Thanks to the NRA, corporate full-service restaurants – Red Lobster, IHOP, Applebee’s – are effectively getting away with not even paying their workforce. With a subminimum wage as low as $2.13, servers regularly end up with $0 paychecks. Tax dollars supporting public-assistance programs go disproportionately to food-service workers; in fact, servers use SNAP at twice the rate of the general workforce. Money spent on “tips” at the end of a meal make up the majority, if not the entirety, of a server’s wages. Even worse, our tax dollars are subsidizing CEO pay as well. A new report from the Institute for Policy Studies, “Restaurant Industry Pay: Taxpayers Double Burden” shows that during the past two years, the CEOs of the 20 largest NRA members pocketed more than $662 million in fully deductible “performance pay,” lowering their companies’ IRS bills by an estimated $232 million. The company that has enjoyed the largest CEO-pay subsidy is Darden, the owner of Olive Garden, Red Lobster, and several other chains. Darden CEO Clarence Otis took in nearly $9 million in fully deductible “performance pay” over the years 2012 and 2013. That works out to a more than $3 million taxpayer subsidy.

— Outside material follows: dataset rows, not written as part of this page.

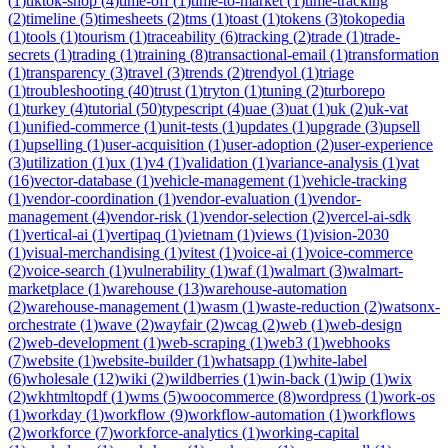
(
1
)
tiktok-shop
(
4
)
time-off
(
1
)
time-to-market
(
1
)
time-tracking
(
2
)
timeline
(
5
)
timesheets
(
2
)
tms
(
1
)
toast
(
1
)
tokens
(
3
)
tokopedia
(
1
)
tools
(
1
)
tourism
(
1
)
traceability
(
6
)
tracking
(
2
)
trade
(
1
)
trade-
secrets
(
1
)
trading
(
1
)
training
(
8
)
transactional-email
(
1
)
transformation
(
1
)
transparency
(
3
)
travel
(
3
)
trends
(
2
)
trendyol
(
1
)
triage
(
1
)
troubleshooting
(
40
)
trust
(
1
)
tryton
(
1
)
tuning
(
2
)
turborepo
(
1
)
turkey
(
4
)
tutorial
(
50
)
typescript
(
4
)
uae
(
3
)
uat
(
1
)
uk
(
2
)
uk-vat
(
1
)
unified-commerce
(
1
)
unit-tests
(
1
)
updates
(
1
)
upgrade
(
3
)
upsell
(
1
)
upselling
(
1
)
user-acquisition
(
1
)
user-adoption
(
2
)
user-experience
(
3
)
utilization
(
1
)
ux
(
1
)
v4
(
1
)
validation
(
1
)
variance-analysis
(
1
)
vat
(
16
)
vector-database
(
1
)
vehicle-management
(
1
)
vehicle-tracking
(
1
)
vendor-coordination
(
1
)
vendor-evaluation
(
1
)
vendor-
management
(
4
)
vendor-risk
(
1
)
vendor-selection
(
2
)
vercel-ai-sdk
(
1
)
vertical-ai
(
1
)
vertipaq
(
1
)
vietnam
(
1
)
views
(
1
)
vision-2030
(
1
)
visual-merchandising
(
1
)
vitest
(
1
)
voice-ai
(
1
)
voice-commerce
(
2
)
voice-search
(
1
)
vulnerability
(
1
)
waf
(
1
)
walmart
(
3
)
walmart-
marketplace
(
1
)
warehouse
(
13
)
warehouse-automation
(
2
)
warehouse-management
(
1
)
wasm
(
1
)
waste-reduction
(
2
)
watsonx-
orchestrate
(
1
)
wave
(
2
)
wayfair
(
2
)
wcag
(
2
)
web
(
1
)
web-design
(
2
)
web-development
(
1
)
web-scraping
(
1
)
web3
(
1
)
webhooks
(
7
)
website
(
1
)
website-builder
(
1
)
whatsapp
(
1
)
white-label
(
6
)
wholesale
(
12
)
wiki
(
2
)
wildberries
(
1
)
win-back
(
1
)
wip
(
1
)
wix
(
2
)
wkhtmltopdf
(
1
)
wms
(
5
)
woocommerce
(
8
)
wordpress
(
1
)
work-os
(
1
)
workday
(
1
)
workflow
(
9
)
workflow-automation
(
1
)
workflows
(
2
)
workforce
(
7
)
workforce-analytics
(
1
)
working-capital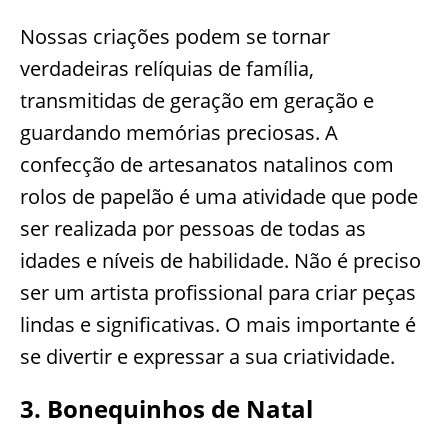
Nossas criações podem se tornar
verdadeiras relíquias de família,
transmitidas de geração em geração e
guardando memórias preciosas. A
confecção de artesanatos natalinos com
rolos de papelão é uma atividade que pode
ser realizada por pessoas de todas as
idades e níveis de habilidade. Não é preciso
ser um artista profissional para criar peças
lindas e significativas. O mais importante é
se divertir e expressar a sua criatividade.
3. Bonequinhos de Natal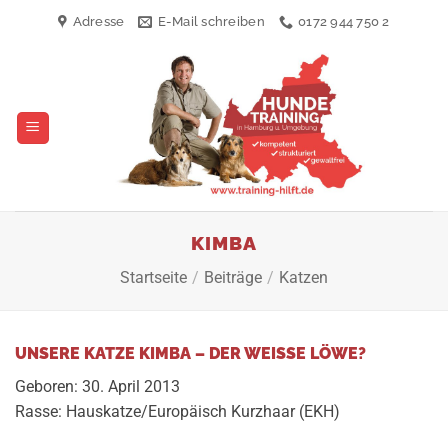
Zum
Adresse
E-Mail schreiben
0172 944 750 2
Inhalt
springen
KIMBA
Startseite
/
Beiträge
/
Katzen
UNSERE KATZE KIMBA – DER WEISSE LÖWE?
Geboren: 30. April 2013
Rasse: Hauskatze/Europäisch Kurzhaar (EKH)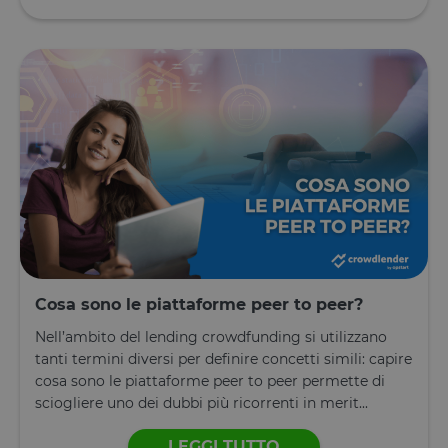
Cosa sono le piattaforme peer to peer?
Nell’ambito del lending crowdfunding si utilizzano
tanti termini diversi per definire concetti simili: capire
cosa sono le piattaforme peer to peer permette di
sciogliere uno dei dubbi più ricorrenti in merit...
LEGGI TUTTO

That means we’re helping corporate restaurants pay their workers and their CEOs.
Not only is the NRA influencing legislation and votes, they’re toying with what can be voted on. This is most visible in the fight for paid sick days. Despite (and in response to) widespread public support for paid sick days, the NRA has partnered with some of its corporate members like Disney and Darden Restaurants Inc. to preemptively ban localities across the country from being able to pass legislation that would make paid sick days mandatory. Currently, 90 percent of restaurant workers report not having paid sick days and a majority have had to work while sick. New research shows that just going out to eat doubles your chances of getting sick. Apparently, the NRA wants to make sure it stays that way.

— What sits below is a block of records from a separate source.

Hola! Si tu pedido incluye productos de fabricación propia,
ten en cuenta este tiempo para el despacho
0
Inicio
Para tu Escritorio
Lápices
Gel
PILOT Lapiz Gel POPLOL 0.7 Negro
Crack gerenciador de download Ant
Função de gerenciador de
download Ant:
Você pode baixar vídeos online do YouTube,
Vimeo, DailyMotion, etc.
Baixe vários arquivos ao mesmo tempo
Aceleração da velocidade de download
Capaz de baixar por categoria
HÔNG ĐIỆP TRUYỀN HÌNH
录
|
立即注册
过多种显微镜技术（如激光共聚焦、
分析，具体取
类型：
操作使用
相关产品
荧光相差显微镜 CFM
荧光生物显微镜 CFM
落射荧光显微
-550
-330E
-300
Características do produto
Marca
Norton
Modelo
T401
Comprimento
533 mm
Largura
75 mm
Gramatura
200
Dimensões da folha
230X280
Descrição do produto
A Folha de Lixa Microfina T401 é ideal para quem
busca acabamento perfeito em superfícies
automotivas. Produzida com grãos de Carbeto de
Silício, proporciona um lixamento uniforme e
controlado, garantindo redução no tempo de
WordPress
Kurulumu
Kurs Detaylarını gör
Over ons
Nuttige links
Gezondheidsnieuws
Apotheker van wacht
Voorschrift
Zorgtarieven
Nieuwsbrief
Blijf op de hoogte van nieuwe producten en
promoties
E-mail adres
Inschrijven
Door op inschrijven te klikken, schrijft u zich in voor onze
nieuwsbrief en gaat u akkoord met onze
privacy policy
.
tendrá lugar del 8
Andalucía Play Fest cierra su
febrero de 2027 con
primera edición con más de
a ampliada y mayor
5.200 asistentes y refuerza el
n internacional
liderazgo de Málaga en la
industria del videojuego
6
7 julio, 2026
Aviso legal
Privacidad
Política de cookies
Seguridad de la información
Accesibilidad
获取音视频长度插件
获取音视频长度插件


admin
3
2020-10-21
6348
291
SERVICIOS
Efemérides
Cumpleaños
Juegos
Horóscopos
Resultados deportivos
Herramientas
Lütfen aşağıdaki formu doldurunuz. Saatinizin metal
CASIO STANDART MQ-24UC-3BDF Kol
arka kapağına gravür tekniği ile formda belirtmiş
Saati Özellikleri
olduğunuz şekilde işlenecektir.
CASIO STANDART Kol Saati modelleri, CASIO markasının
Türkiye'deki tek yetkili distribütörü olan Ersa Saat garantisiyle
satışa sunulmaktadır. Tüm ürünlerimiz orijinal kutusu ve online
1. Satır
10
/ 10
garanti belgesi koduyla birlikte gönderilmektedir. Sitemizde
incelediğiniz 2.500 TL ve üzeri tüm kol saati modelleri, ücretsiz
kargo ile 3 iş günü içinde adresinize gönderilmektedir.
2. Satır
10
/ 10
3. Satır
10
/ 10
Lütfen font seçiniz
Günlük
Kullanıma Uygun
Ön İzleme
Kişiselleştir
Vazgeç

When the NRA attempts to defend its agenda, it usually claims to be watching out for small “mom and pop” restaurants that would, allegedly, go out of business if required to pay a higher minimum wage or offer paid sick days. That’s not just historically inaccurate, 6 in 10 small business owners support raising the minimum wage and a majority already pay above it. Sure, some small restaurant owners may be wary of raising wages, but they’re competing against corporate restaurant chains that pay poverty wages, serve up cheap food, and expect taxpayers to subsidize their workers’ pay and the bloated salaries of their CEOs.
A lobby this powerful and multifaceted has made a lot of enemies. Leading women’s-rights, health, food, environmental, corporate accountability, and workers’-rights groups recently cosigned a full-page ad in The New York Times calling for Congress to stop accepting the NRA’s corporate lobbying cash. That coalition is going to grow, and fast, so long as the NRA continues to sacrifice our health, planet, and our democracy in favor of supersized profits.